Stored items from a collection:
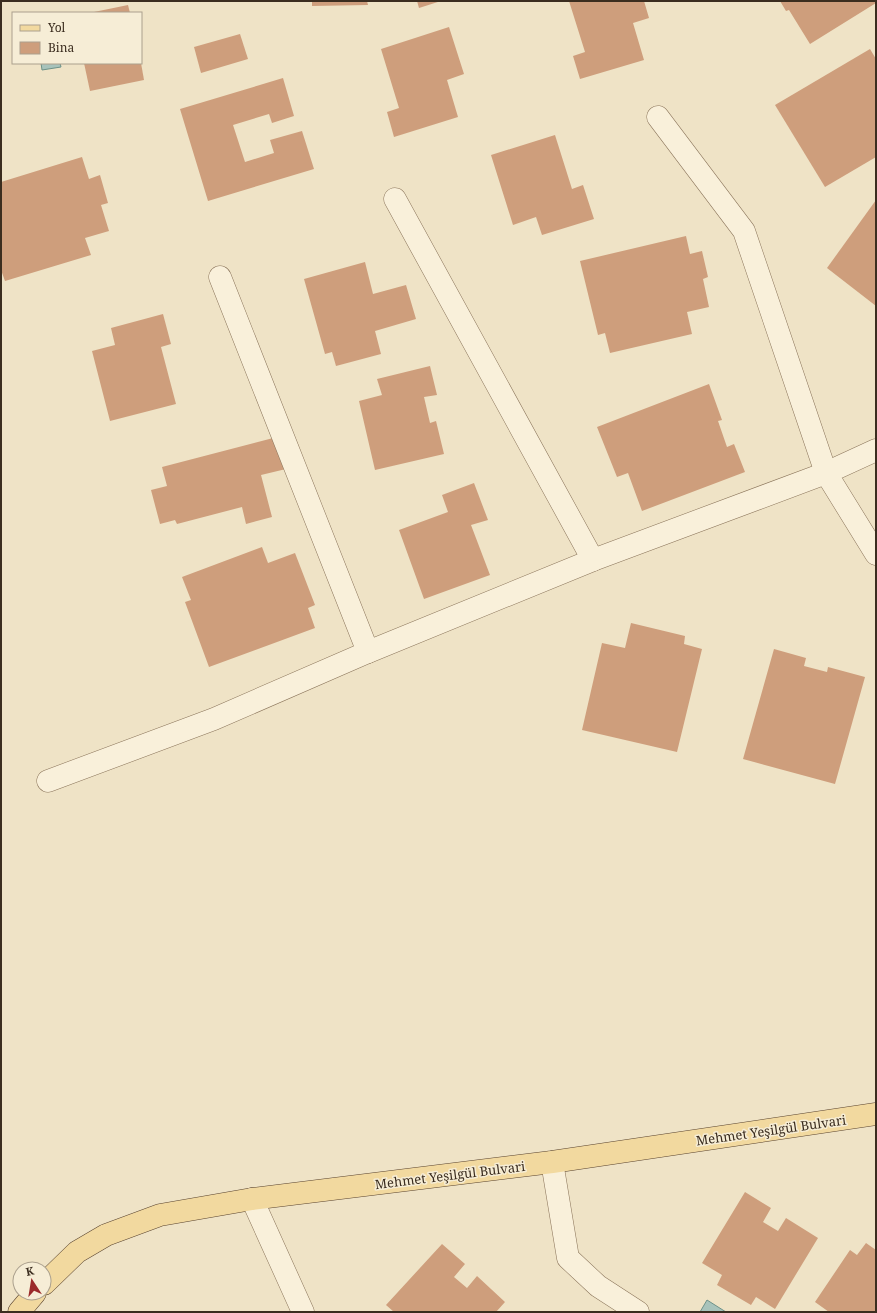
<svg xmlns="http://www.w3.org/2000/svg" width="877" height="1313" viewBox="0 0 877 1313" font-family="'Noto Serif',serif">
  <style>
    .water { fill: #a8c3bb; stroke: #6e9289 }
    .building { fill: #ce9e7c }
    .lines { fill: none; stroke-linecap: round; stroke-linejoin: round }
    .minor-casing { stroke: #8b755b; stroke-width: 23 }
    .major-casing { stroke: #59432f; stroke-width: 23 }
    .minor { stroke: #f9f0da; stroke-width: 22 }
    .major { stroke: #f2d99f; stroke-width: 22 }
    .labels { text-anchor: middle; stroke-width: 3; stroke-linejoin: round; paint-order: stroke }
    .street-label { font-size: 13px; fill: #3b2d1f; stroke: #f6edd6 }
  </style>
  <rect width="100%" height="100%" fill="#efe3c6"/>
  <!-- water -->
  <g class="water">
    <path d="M41 63H60L61 67 42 70Z"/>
    <path d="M707 1300 726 1312H700Z"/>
  </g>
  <!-- building -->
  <g class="building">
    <path d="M312 1H367L368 5 312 6Z"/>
    <path d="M417 1H441L419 8Z"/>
    <path d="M569 1H644L649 18 633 23 644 60 580 79 573 56 585 52Z"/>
    <path d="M780 1H876V3L810 44 789 10 786 11Z"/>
    <path d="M128 5 130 13H94V12Z"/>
    <path d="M449 27 464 74 447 80 458 117 394 137 387 112 399 108 381 49Z"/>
    <path d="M240 34 248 59 201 73 194 47Z"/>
    <path d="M870 49 876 59V157L825 187 775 105Z"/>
    <path d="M84 63H141L144 80 90 91Z"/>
    <path d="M283 78 294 116 272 123 269 114 233 125 245 162 274 153 270 140 302 131 314 169 208 201 180 109Z"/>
    <path d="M555 135 572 189 583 185 594 219 542 235 536 217 513 225 491 155Z"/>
    <path d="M82 157 89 179 100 175 108 203 101 205 109 231 85 238 91 255 5 281 1 270V182Z"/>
    <path d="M876 200V306L827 268Z"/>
    <path d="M686 236 690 254 702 251 708 277 703 279 709 307 687 312 692 334 610 353 605 333 598 335 580 261Z"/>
    <path d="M365 262 373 294 406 285 416 319 375 331 381 354 336 366 332 352 325 354 304 279Z"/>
    <path d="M163 314 171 344 161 347 176 404 110 421 92 351 115 345 111 328Z"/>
    <path d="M430 366 437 395 424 397 430 423 436 421 444 454 375 470 359 401 382 395 377 379Z"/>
    <path d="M709 384 722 420 718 421 727 447 734 444 745 472 642 511 628 473 617 477 597 427Z"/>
    <path d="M277 437 286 469 261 475 272 517 246 524 242 507 177 524 175 520 160 524 151 490 167 486 162 467Z"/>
    <path d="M474 483 488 520 471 525 490 575 424 599 399 530 448 512 442 495Z"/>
    <path d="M262 547 268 563 295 553 315 605 308 608 315 628 209 667 185 602 191 600 182 577Z"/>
    <path d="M631 623 685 636 684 644 702 649 677 752 582 730 602 643 625 648Z"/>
    <path d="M774 649 806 658 804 666 827 672 828 667 865 677 835 784 743 759Z"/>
    <path d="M745 1192 771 1208 763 1222 778 1231 786 1218 818 1238 775 1309 756 1297 751 1305 717 1285 722 1275 702 1263Z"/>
    <path d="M866 1243 876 1250V1312H829L815 1302 850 1250 857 1255Z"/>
    <path d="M442 1244 465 1264 454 1277 467 1288 477 1276 505 1302 496 1312H394L386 1305Z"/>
  </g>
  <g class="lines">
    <defs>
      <g id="minor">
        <path d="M395 199 593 560"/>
        <path d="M876 450 826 473 876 554"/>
        <path d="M368 652 593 560 826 473 744 231 658 117"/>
        <path d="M48 781 214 719 368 652 220 277"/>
        <path d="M552 1162 568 1258 598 1286 638 1312"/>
        <path d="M252 1199 303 1312"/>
      </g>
      <g id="major">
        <path d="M44 1284 77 1252 106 1235 160 1215 252 1199 552 1162 876 1114"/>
        <path d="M19 1312 35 1293"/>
      </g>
    </defs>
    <!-- minor casing -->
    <use href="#minor" class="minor-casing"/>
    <!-- major casing -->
    <use href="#major" class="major-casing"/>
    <!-- minor -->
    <use href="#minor" class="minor"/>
    <!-- major -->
    <use href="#major" class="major"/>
  </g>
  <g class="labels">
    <!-- street labels -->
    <g class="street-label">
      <text transform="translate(771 1130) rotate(-8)" y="5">Mehmet Yeşilgül Bulvari</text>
      <text transform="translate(450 1175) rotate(-7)" y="5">Mehmet Yeşilgül Bulvari</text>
    </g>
  </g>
  <!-- border -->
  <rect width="877" height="1313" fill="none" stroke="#3b2d1f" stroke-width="4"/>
  <!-- legend -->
  <rect x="12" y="12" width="130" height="52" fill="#f6edd6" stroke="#aba08d"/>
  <rect x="20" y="25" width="20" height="6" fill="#f2d99f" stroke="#aba08d"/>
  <text x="48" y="32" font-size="12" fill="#3b2d1f">Yol</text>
  <rect x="20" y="42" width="20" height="12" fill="#ce9e7c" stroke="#aba08d"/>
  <text x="48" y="52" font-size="12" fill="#3b2d1f">Bina</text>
  <!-- north arrow -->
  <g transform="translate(32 1281) rotate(348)"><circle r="19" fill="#f6edd6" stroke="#aba08d"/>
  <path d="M0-3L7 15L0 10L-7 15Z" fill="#9b2a2b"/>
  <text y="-6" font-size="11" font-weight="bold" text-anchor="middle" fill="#3b2d1f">K</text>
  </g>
</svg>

WHAT TO DO:
Copy out, in full, each line above that has the word "lines" in it.

YOUR SOLUTION:
    .lines { fill: none; stroke-linecap: round; stroke-linejoin: round }
  <g class="lines">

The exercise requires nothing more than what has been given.